Masterpieces and Uncommon Commons XLI
This lot is closed for bidding. Bidding ended on 6/21/2012
"Doyle is easily the best ball player on the Giants, a hustling, aggressive, McGraw style of player, full of nerve, grit and true courage. I think he is gamer than his manager, and in some respects a better baseball general."
- Hugh Fullerton, 1912
Larry Doyle was born the son of a coal miner. And for several years, it appeared he would follow in his father’s footsteps. But Doyle’s determination and natural skills on the baseball diamond saved him from working “in the hole” beneath the Earth’s surface.
In a 1908 interview, Doyle reflected on his time in the mines, "When you first go down into the earth there comes a sudden realization of what might happen to you. Nowadays the mines can be lighted by electricity, and it's comparatively simple to go through a mine. But when you get caught without a light in some deep labyrinth in the bowels of the earth, it's no picnic."
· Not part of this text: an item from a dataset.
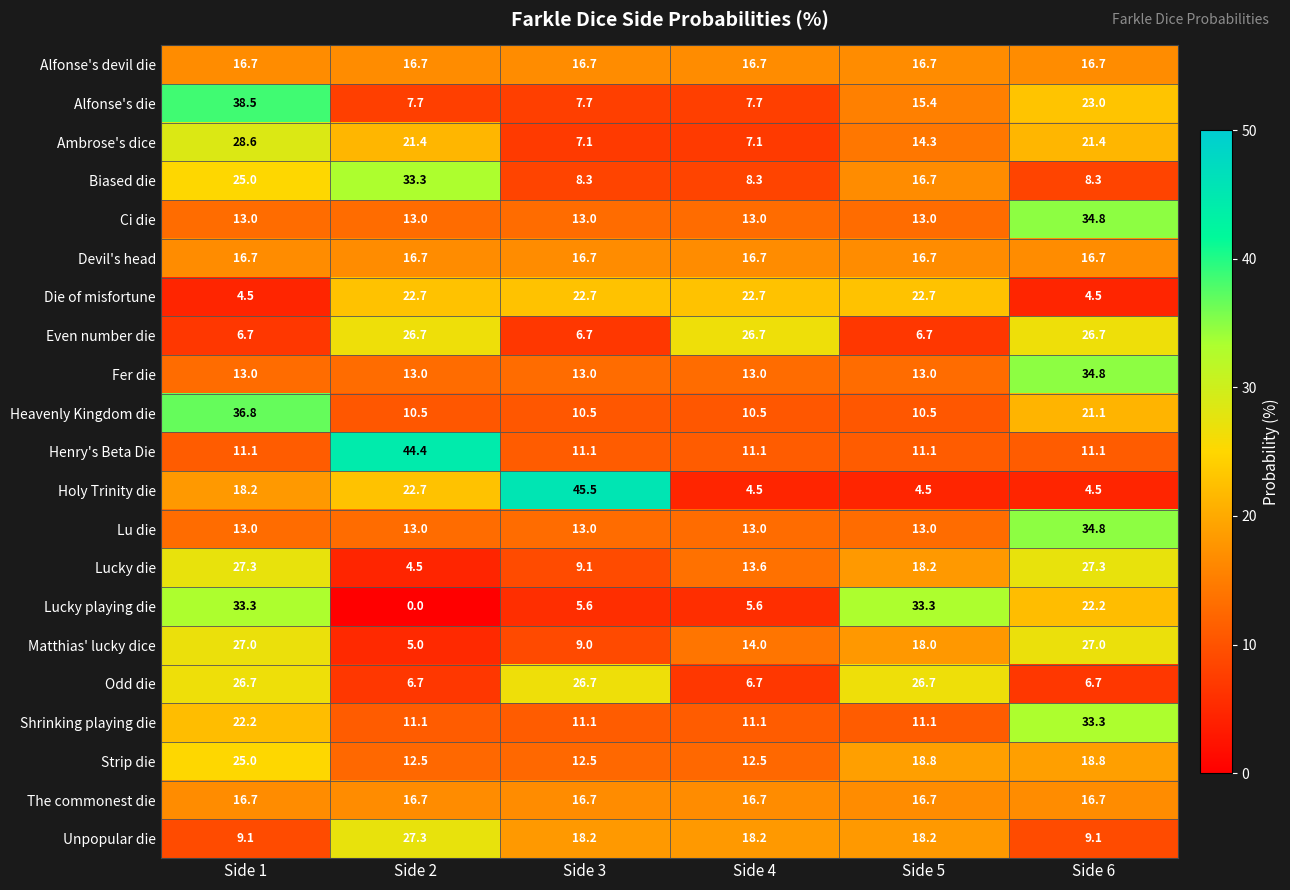

What is the difference between the highest and lowest values at Side 1?

34.0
After a favorable report on Doyle from his old friend Dan Brouthers, John McGraw convinced the Giants to sign the young infielder “at any price.” The Giants paid a then record $4,500 for Doyle and Giants fans awaited their prized recruit. Ironically, the team and its fans waited a little longer for Doyle than expected. A nervous youngster unaccustomed to New York, Doyle took the wrong ferry across the Hudson River and was late for his major league debut. An unusually patient John McGraw helped the Midwesterner adapt to his surroundings, rather than berating him. The handling paid off. By his second year, Doyle was considered one of the NL’s elite players.
Doyle’s T206 portrait is a moment stolen from time. The deep red backdrop typifies the second baseman’s scrappy personality. His oversized wool swearer delivers a glimpse into a world lost to baseball’s modern era.
The Soverign back on this marvelous artifact elevates the quality of the offering. Only seven Soverign examples of this card are on register at PSA. And while graded an EX 5 due to limited corner rounding, this card and its surface score high marks for color, clarity and registration. Few examples, at any grade, will show better than this cardboard classic.
POP REPORT: 1 of 2 at PSA 5. Exceeded by one example graded higher. Total population: 7.